Durante os 10 anos em que viveu no Rio, embora viesse para Porto Alegre sempre que podia, Humberto Gessinger tinha dificuldade para explicar aos cariocas por que adorava a terra natal. Agora, aos 55 anos, morando no bairro Auxiliadora, o fundador dos Engenheiros do Hawaii reflete sobre isso: qual era o obstáculo para expressar o que sentia? Ele é o quarto entrevistado da série que marca o aniversário da Capital.
Um baita lugar.
Adoro a Praça Gustavo Langsch (na Bela Vista). Não é muito conhecida, só me dei conta da sua beleza quando me mudei para perto dela. Tem uma diversidade bacana de árvores e é frequentada por muitos pássaros. Pelo declive acentuado, não é utilizada para corridas nem caminhadas, o que faz dela uma praça tranquila, introspectiva. No outono, com o chão coberto de folhas, se transforma em uma obra de arte. Fiz a capa do disco inSULar lá e, sempre que possível, é onde faço minhas reuniões de trabalho. Regadas a chimarrão ou bergamota.
Não tem mas deveria ter.
Porto Alegre deveria fazer jus ao nome. Andamos entristecidos por aqui. Nossa autoestima sempre andou na corda bamba, entre euforia e depressão, e os últimos tempos não têm ajudado muito. O Carnaval vem enfrentando problemas, nossa relação com o Guaíba é esquizofrênica, as obras da Copa se arrastaram... Dia a dia, nossos sonhos vão ficando menores. Mas o importante é não desistir deles. Senso crítico é fundamental, mas talvez seja hora de ver o copo meio cheio.
O melhor daqui.
Vez por outra até posso reclamar que a cidade une o que há de pior em cidades grandes e pequenas. Mas, na maior parte do tempo, acho que ela junta o que há de melhor em cada escala. Com boa vontade, dá para brincar de ser interiorano ou cosmopolita, conforme a vibe do momento. Morei 10 anos no Rio e lá me dei conta de que meu amor por Porto Alegre não é muito fácil de explicar. Sempre que tinha uma folga, vinha para cá. Meus amigos cariocas perguntavam por que, mas eu nunca soube "vender" Porto Alegre. O amor que tenho pela cidade não é coisa de turista, não cabe num guia, é feito de detalhes: o pôr de sol avermelhado, o sotaque cantado – que juramos não ser cantado –, as quatro estações bem definidas – que às vezes pintam no mesmo dia, para desespero do guarda-roupa –, o senso de humor particular, o prazer de caminhar por ruas que conheço desde guri…

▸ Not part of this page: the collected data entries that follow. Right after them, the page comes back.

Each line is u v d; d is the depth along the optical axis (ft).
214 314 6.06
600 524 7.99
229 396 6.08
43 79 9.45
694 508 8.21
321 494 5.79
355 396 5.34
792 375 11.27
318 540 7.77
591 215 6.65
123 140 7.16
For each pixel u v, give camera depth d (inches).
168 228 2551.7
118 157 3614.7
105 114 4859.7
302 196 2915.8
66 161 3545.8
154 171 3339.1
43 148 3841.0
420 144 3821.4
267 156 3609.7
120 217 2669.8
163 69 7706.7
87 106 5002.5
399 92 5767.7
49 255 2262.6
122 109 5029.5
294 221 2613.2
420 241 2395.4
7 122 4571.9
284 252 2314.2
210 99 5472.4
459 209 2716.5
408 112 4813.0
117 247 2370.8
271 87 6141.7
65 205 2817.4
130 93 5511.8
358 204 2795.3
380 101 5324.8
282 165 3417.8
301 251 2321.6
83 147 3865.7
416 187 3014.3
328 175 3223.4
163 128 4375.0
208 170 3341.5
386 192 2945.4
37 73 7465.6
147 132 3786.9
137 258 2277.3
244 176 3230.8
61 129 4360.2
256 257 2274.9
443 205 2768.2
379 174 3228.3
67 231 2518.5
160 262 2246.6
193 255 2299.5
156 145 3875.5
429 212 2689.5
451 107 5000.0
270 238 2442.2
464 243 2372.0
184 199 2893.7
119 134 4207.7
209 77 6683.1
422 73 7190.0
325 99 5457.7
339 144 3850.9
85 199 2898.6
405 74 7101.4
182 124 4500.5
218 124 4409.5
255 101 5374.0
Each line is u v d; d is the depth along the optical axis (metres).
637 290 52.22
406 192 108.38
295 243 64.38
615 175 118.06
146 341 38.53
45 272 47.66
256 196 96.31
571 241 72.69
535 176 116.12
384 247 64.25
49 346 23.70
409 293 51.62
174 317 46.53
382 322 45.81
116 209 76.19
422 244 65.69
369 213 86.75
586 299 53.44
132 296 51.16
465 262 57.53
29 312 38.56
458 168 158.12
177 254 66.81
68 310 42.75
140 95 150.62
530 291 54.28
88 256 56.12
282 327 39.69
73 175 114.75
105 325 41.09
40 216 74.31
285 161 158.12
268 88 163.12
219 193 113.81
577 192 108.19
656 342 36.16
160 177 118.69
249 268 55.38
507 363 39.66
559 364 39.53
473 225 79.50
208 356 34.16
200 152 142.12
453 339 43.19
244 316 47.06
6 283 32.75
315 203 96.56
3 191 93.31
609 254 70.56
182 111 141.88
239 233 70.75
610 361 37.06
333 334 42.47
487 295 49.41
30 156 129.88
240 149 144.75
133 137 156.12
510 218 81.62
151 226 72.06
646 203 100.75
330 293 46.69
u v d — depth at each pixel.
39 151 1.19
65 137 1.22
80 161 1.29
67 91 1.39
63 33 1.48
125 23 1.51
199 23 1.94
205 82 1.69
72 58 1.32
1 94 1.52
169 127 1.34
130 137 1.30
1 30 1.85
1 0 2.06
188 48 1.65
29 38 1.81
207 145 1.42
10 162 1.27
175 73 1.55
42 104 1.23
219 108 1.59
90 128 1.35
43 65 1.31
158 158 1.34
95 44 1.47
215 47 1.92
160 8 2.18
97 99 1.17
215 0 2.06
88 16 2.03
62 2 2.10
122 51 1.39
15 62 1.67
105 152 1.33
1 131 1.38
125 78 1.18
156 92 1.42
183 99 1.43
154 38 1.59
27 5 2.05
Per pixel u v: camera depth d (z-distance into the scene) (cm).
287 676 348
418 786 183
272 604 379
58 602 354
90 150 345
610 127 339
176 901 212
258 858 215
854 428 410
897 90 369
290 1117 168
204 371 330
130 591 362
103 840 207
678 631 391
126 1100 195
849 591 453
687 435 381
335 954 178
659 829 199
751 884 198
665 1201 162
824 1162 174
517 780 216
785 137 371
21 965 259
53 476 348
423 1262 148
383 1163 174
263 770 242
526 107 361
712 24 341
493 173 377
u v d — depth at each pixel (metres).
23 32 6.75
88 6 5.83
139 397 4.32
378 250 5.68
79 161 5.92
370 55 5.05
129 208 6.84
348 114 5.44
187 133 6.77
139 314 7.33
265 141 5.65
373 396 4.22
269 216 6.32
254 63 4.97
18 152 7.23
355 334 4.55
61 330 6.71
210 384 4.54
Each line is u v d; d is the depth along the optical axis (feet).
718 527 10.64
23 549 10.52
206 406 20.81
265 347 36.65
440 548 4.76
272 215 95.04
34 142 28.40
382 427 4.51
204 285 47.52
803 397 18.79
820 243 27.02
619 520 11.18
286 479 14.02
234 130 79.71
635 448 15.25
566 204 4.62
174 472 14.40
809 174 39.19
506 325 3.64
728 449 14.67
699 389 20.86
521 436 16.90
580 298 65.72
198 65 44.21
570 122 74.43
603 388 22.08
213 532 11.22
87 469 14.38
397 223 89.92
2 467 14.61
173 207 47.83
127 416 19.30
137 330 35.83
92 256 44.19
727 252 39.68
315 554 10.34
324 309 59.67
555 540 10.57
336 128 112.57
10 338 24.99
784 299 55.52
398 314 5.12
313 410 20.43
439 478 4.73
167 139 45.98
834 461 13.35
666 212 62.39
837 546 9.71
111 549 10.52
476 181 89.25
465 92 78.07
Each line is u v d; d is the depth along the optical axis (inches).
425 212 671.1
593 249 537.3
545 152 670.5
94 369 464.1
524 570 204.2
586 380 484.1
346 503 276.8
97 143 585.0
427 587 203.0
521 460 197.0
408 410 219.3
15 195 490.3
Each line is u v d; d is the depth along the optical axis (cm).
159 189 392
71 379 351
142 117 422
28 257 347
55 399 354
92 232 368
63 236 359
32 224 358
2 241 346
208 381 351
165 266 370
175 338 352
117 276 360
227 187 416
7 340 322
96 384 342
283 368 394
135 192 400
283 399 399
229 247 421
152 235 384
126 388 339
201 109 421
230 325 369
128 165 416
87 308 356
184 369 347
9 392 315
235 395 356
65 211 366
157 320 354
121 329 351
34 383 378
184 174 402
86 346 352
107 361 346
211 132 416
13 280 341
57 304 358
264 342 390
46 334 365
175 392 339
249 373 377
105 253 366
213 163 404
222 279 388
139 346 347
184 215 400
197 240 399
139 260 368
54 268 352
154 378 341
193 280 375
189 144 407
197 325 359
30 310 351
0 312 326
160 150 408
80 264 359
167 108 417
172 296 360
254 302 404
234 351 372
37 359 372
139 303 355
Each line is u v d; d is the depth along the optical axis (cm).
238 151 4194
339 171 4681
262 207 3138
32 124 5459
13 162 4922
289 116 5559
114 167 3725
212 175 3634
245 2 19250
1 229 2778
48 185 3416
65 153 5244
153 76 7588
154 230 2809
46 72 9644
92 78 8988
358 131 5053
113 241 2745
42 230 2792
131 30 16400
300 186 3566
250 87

O amor que tenho pela cidade não é coisa de turista, não cabe num guia: ele é feito de detalhes.
Tem que resolver logo.
Não vou citar problemas que me parecem ser do mundo, da época ou do país. Para ser mais modesto, me bastaria que fôssemos melhores motoristas. Dirigimos como se estivéssemos "de a cavalo".
A cidade em 2029.
Datas festivas não são a melhor hora para ser muito realista. Então, imagino uma cidade democrática, com espaços públicos generosos e agradáveis. Uma cidade onde motoristas usam mais a seta do que a buzina. E Porto Alegre será, em todo o planeta, a cidade com o maior número de títulos mundiais de futebol – graças a seus dois grandes clubes, cujas torcidas se respeitam e nunca brigam. A violência terá ficado no passado, junto com os muros e as grades que separavam o que é meu do que é nosso, lá nos idos de 2019.